147 6.5 3.0 5.2 2.0 Iris-virginica
148 6.2 3.4 5.4 2.3 Iris-virginica
149 5.9 3.0 5.1 1.8 Iris-virginica

150 rows × 5 columns

X, y = iris.drop('species', axis=1), iris['species']
X_train, X_test, y_train, y_test = train_test_split(X, y, test_size=0.35, random_state=42)

After dividing the dataset into train and test splits, we fit a multiclass classifier to our training data. By default, scikit-learn's LogisticRegression sets multi_class='ovr', which creates binary classifiers for each unique class:

lr = LogisticRegression(random_state=42)
lr.fit(X_train, y_train)
LogisticRegression(C=1.0, class_weight=None, dual=False, fit_intercept=True,
          intercept_scaling=1, max_iter=100, multi_class='ovr', n_jobs=1,
          penalty='l2', random_state=42, solver='liblinear', tol=0.0001,
          verbose=0, warm_start=False)

We predict on the test data, and use a confusion matrix to evaluate the results.

y_pred = lr.predict(X_test)
plot_confusion_matrix(y_test, y_pred)

The confusion matrix shows that our classifier misclassified two Iris-versicolor observations as Iris-virginica. In observing the sepal_length and sepal_width features, we can hypothesize why this may have occurred:

# HIDDEN
sns.lmplot(x='sepal_length', y='sepal_width', data=iris, hue='species', fit_reg=False);

The Iris-versicolor and Iris-virginica points overlap for these two features. Though the remaining features (petal_width and petal_length) contribute additional information to help distinguish between the two classes, our classifier still misclassified the two observations.

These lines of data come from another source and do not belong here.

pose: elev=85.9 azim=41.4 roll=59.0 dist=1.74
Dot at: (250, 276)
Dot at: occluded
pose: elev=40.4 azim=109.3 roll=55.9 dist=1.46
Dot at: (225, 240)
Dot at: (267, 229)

Likewise in the real world, misclassifications can be common if two classes bear similar features. Confusion matrices are valuable because they help us identify the errors that our classifier makes, and thus provides insight on what kind of additional features we may need to extract in order to improve the classifier.

Multilabel Classification

Another type of classification problem is multilabel classification, in which each observation can have multiple labels. An example would be a document classification system: a document can have positive or negative sentiment, religious or nonreligious content, and liberal or conservative leaning. Multilabel problems can also be multiclass; we may want our document classification system to distinguish between a list of genres, or identify the language that the document is written in.

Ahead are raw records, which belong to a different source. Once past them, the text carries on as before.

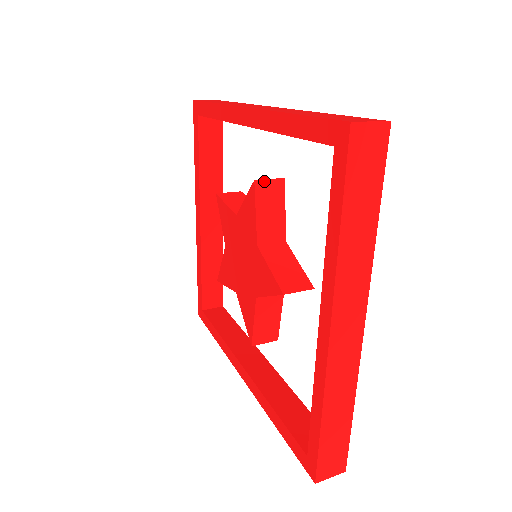
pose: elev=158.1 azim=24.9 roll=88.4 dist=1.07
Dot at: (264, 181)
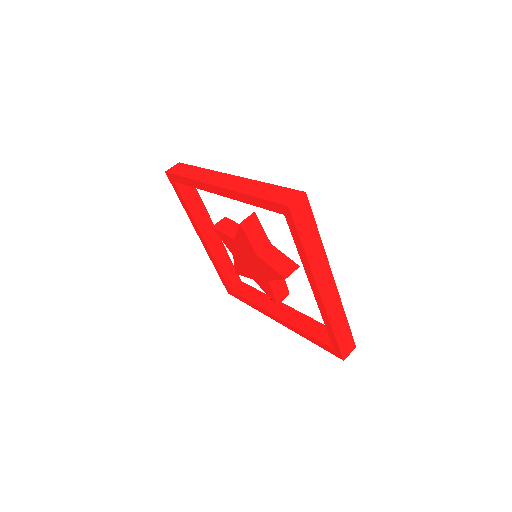
Dot at: (245, 220)
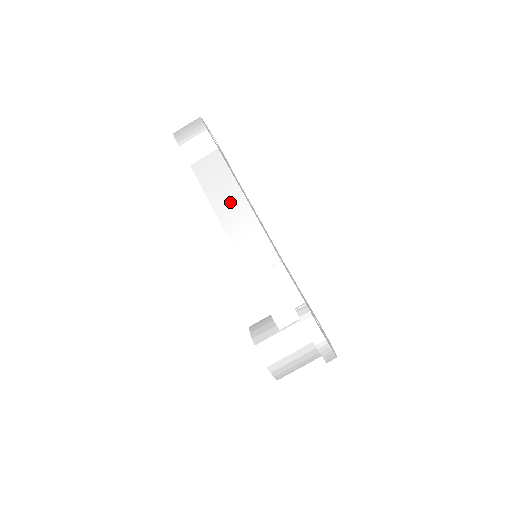
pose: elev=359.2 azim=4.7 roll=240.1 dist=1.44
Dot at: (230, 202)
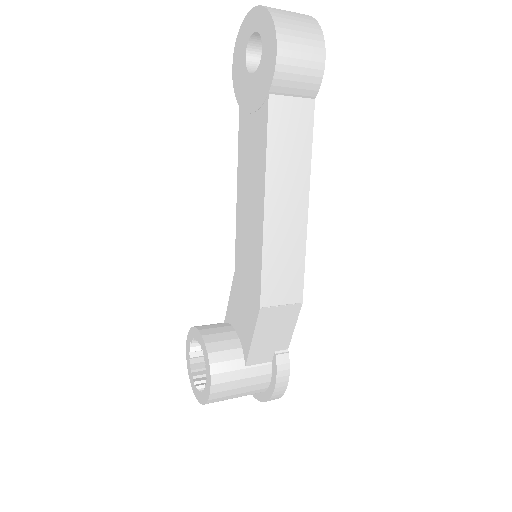
Dot at: (289, 192)
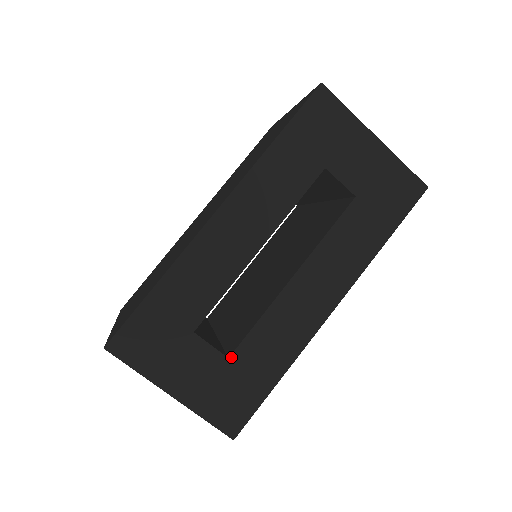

We may perform multilabel classification by simply training a separate classifier on each set of labels. To label a new point, we combine each classifier's predictions.

Summary

Classification problems are often complex in nature. Sometimes, the problem requires us to distinguish an observation between multiple classes; in other situations, we may need to assign several labels to each observation. We leverage our knowledge of binary classifiers to create multiclass and multilabel classification systems that can achieve these tasks.